Sjir Nijssen, PNA Group, Netherlands


“Durable Modeling and Ever Changing Implementation Technologies” (2015)


Short bio:


Dr. Sjir Nijssen is emeritus and has been CTO at PNA in the Netherlands ( for the last 25 years. Dr. Nijssen first experienced the essential steps of working with facts in 1959 and 1960 while serving as a draft officer in the Royal Dutch Air Force, where at that time careful observation of planes of friends and enemies by boys on towers in the field, and girls plotting the information by the boys in one of the seven areas of the Netherlands, over telephone lines on a large table in atomic free bunkers. The contents of the tables of the seven areas was verbalized by girls sitting at the next higher level and were then plotted by girls in the central command on a table covering the entire Netherlands. That information was used by the officers to direct interceptor planes. This was a world with very clear protocols how to observe, how to formulate the facts, how to convert the facts into another representation of the facts on a land map table, verbalizing the information of the local tables into facts and transmit these facts to the girls plotting the information read on the central table. Dr. Nijssen started with fact based business communication modeling in the early seventies, at Control Data’s European headquarters in Brussels.


Since then it has been more than his full-time occupation. It was there where NIAM (Natural language Information Analysis Method), a fact based protocol to develop a conceptual schema  and notation, was conceived. Prof. Robert Meersman was one of the pillars of the 22-person research lab at Control Data, from 1970-1982.  Since 1983 Dr Nijssen held  a position as professor of Computer Science for seven years at the University of Queensland in Australia. In 1989 he founded the company PNA , exclusively dedicated to delivering durable and tested business requirements, conceptual modelling, consulting and educational services fully based on fact orientation. PNA currently employs about 30 people. Dr. Nijssen can be reached directly at sjir.nijssen(at)
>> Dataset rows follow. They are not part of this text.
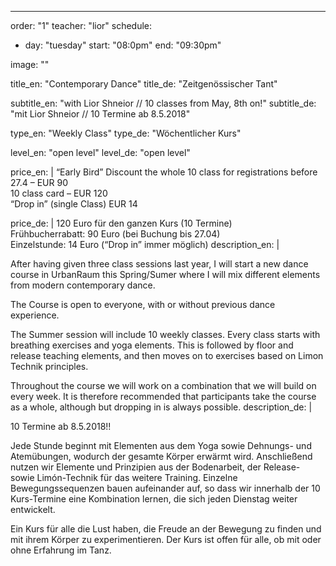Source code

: ---
order: "1"
teacher: "lior"
schedule:
  - day: "tuesday"
    start: "08:0pm"
    end: "09:30pm"

image: ""

title_en: "Contemporary Dance"
title_de: "Zeitgenössischer Tant"

subtitle_en: "with Lior Shneior // 10 classes from May, 8th on!"
subtitle_de: "mit Lior Shneior // 10 Termine ab 8.5.2018"

type_en: "Weekly Class"
type_de: "Wöchentlicher Kurs"

level_en: "open level"
level_de: "open level"

price_en: |
  “Early Bird” Discount the whole 10 class for registrations before 27.4 – EUR 90   
  10 class card – EUR 120  
  “Drop in” (single Class) EUR 14  
  
price_de: |
  120 Euro für den ganzen Kurs (10 Termine)  
  Frühbucherrabatt: 90 Euro (bei Buchung bis 27.04)  
  Einzelstunde: 14 Euro (“Drop in” immer möglich)
description_en: |

  After having given three class sessions last year, I will start a new dance course in UrbanRaum this Spring/Sumer where I will mix different elements from modern contemporary dance.  

  The Course is open to everyone, with or without previous dance experience.  

  The Summer session will include 10 weekly classes.
  Every class starts with breathing exercises and yoga elements.
  This is followed by floor and release teaching elements, and then moves on to exercises based on Limon Technik principles.

  Throughout the course we will work on a combination that we will build on every week. It is therefore recommended that participants take the course as a whole, although but dropping in is always possible.
description_de: |

  10 Termine ab 8.5.2018!!  

  Jede Stunde beginnt mit Elementen aus dem Yoga sowie Dehnungs- und Atemübungen, wodurch der gesamte Körper erwärmt wird. Anschließend nutzen wir Elemente und Prinzipien aus der Bodenarbeit, der Release- sowie Limón-Technik für das weitere Training. Einzelne Bewegungssequenzen bauen aufeinander auf, so dass wir innerhalb der 10 Kurs-Termine eine Kombination lernen, die sich jeden Dienstag weiter entwickelt.  

  Ein Kurs für alle die Lust haben, die Freude an der Bewegung zu finden und mit ihrem Körper zu experimentieren. Der Kurs ist offen für alle, ob mit oder ohne Erfahrung im Tanz.  

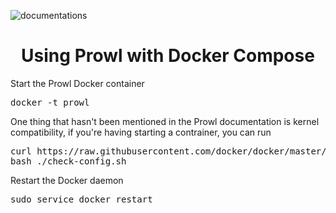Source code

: ![documentations](http://getprowl.com/assets/images/documentation1.png)
<h1 align="center">Using Prowl with Docker Compose</h1>

Start the Prowl Docker container 

<pre>docker -t prowl</pre> 

One thing that hasn't been mentioned in the Prowl documentation is kernel compatibility, if you're having starting a contrainer, you can run

<pre>curl https://raw.githubusercontent.com/docker/docker/master/contrib/check-config.sh > check-config.sh
bash ./check-config.sh</pre> 

Restart the Docker daemon 

<pre>sudo service docker restart</pre>

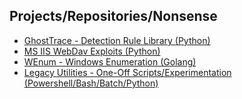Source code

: ## Projects/Repositories/Nonsense
* [GhostTrace - Detection Rule Library (Python)](https://github.com/blu0/GhostTrace)
* [MS IIS WebDav Exploits (Python)](https://github.com/blu0/webdav-exploit)
* [WEnum - Windows Enumeration (Golang)](https://github.com/blu0/wenum)
* [Legacy Utilities - One-Off Scripts/Experimentation (Powershell/Bash/Batch/Python)](https://github.com/blu0/Legacy-utils)

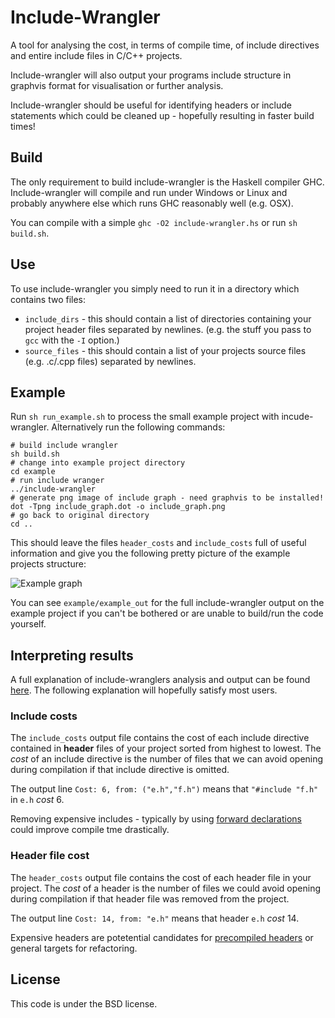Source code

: # Include-Wrangler

A tool for analysing the cost, in terms of compile time, of include directives and entire include files in C/C++ projects.

Include-wrangler will also output your programs include structure in graphvis format for visualisation or further analysis.

Include-wrangler should be useful for identifying headers or include statements which could be cleaned up - hopefully resulting in faster build times!

## Build

The only requirement to build include-wrangler is the Haskell compiler GHC. Include-wrangler will compile and run under Windows or Linux and probably anywhere else which runs GHC reasonably well (e.g. OSX).

You can compile with a simple `ghc -O2 include-wrangler.hs` or run `sh build.sh`.

## Use

To use include-wrangler you simply need to run it in a directory which contains two files:
 - `include_dirs` - this should contain a list of directories containing your project header files separated by newlines. (e.g. the stuff you pass to `gcc` with the `-I` option.)
 - `source_files` - this should contain a list of your projects source files (e.g. .c/.cpp files) separated by newlines.

## Example
Run `sh run_example.sh` to process the small example project with incude-wrangler. Alternatively run the following commands:

    # build include wrangler
    sh build.sh
    # change into example project directory
    cd example
    # run include wranger
    ../include-wrangler
    # generate png image of include graph - need graphvis to be installed!
    dot -Tpng include_graph.dot -o include_graph.png
    # go back to original directory
    cd ..
    
This should leave the files `header_costs` and `include_costs` full of useful information and give you the following pretty picture of the example projects structure:

![Example graph](https://raw.github.com/lukedodd/include-wrangler/master/example/example_out/include_graph.png)

You can see `example/example_out` for the full include-wrangler output on the example project if you can't be bothered or are unable to build/run the code yourself.

## Interpreting results

A full explanation of include-wranglers analysis and output can be found [here](http://www.lukedodd.com/?p=253). The following explanation will hopefully satisfy most users.

### Include costs
The `include_costs` output file contains the cost of each include directive contained in **header** files of your project sorted from highest to lowest. The *cost* of an include directive is the number of files that we can avoid opening during compilation if that include directive is omitted.

The output line `Cost: 6, from: ("e.h","f.h")` means that `"#include "f.h"` in `e.h` _cost_ 6.

Removing expensive includes - typically by using [forward declarations](http://www-subatech.in2p3.fr/~photons/subatech/soft/carnac/CPP-INC-1.shtml) could improve compile tme drastically.

### Header file cost
The `header_costs` output file contains the cost of each header file in your project. The *cost* of a header is the number of files we could avoid opening during compilation if that header file was removed from the project.

The output line `Cost: 14, from: "e.h"` means that header `e.h` _cost_ 14.

Expensive headers are potetential candidates for [precompiled headers](http://en.wikipedia.org/wiki/Precompiled_header) or general targets for refactoring.

## License
This code is under the BSD license.
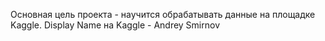 Основная цель проекта - научится обрабатывать данные на площадке Kaggle.
Display Name на Kaggle - Andrey Smirnov
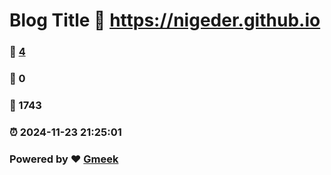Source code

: # Blog Title :link: https://nigeder.github.io 
### :page_facing_up: [4](https://nigeder.github.io/tag.html) 
### :speech_balloon: 0 
### :hibiscus: 1743 
### :alarm_clock: 2024-11-23 21:25:01 
### Powered by :heart: [Gmeek](https://github.com/Meekdai/Gmeek)
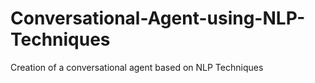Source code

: # Conversational-Agent-using-NLP-Techniques
Creation of a conversational agent based on NLP Techniques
In the relative short history of Information Technology we have seen substantial improvements. However between the wishes of the users and the implemented services there is still in many cases an enormous gap. And the problem of very substantial costs overruns in the development of these services is still in too many cases a serious challenge. These days we aim to fill this gap between the requirements and the running services with what is called a durable model. The road towards a durable model has been a long one and an overview will be given since the sixties. During the seventies and eighties the term conceptual model was used to refer to a durable model, with many contributions from the IFIP WG 2.6 conferences and the landmark publication of the ISO Technical Report TR9007 in 1987, Concepts and Terminology for the Conceptual Schema and the Information Base. Thereafter we discuss how durable modeling has evolved and misused by various factions in the research and business world.


Since 2012 a co-creation has been established in The Netherlands consisting of government services organizations, universities and innovative companies with the aim to develop an engineering protocol how to “transform” laws, regulations and policies into a durable model. The aim is to develop a national protocol that will be offered to all government departments and all other organizations in The Netherlands. Of course it will be offered to the world. We will discuss the scientific foundation of this protocol, called CogniLex, as well as it’s practical version and report on experiences obtained so far. To the best of our knowledge this is the most extensive protocol currently available. The skills of protocolled observation and transformation into facts, transforming the facts into another representation mode adequate for a specific purpose and transforming the other representation mode back into verbalized facts are vital parts of any testing protocol, called ex-ante in Terra Legis. We will demonstrate how certain legal domain protocol essentials like Hohfeld can be modeled in Fact Based Modeling, a durable modeling approach. We will also demonstrate how Fact Based Modeling has been used to detect the needed extensions to the famous work of Hohfeld. If time permits the transformation of such a durable model into UML, ER, OWL, SBVR and DMN will be discussed.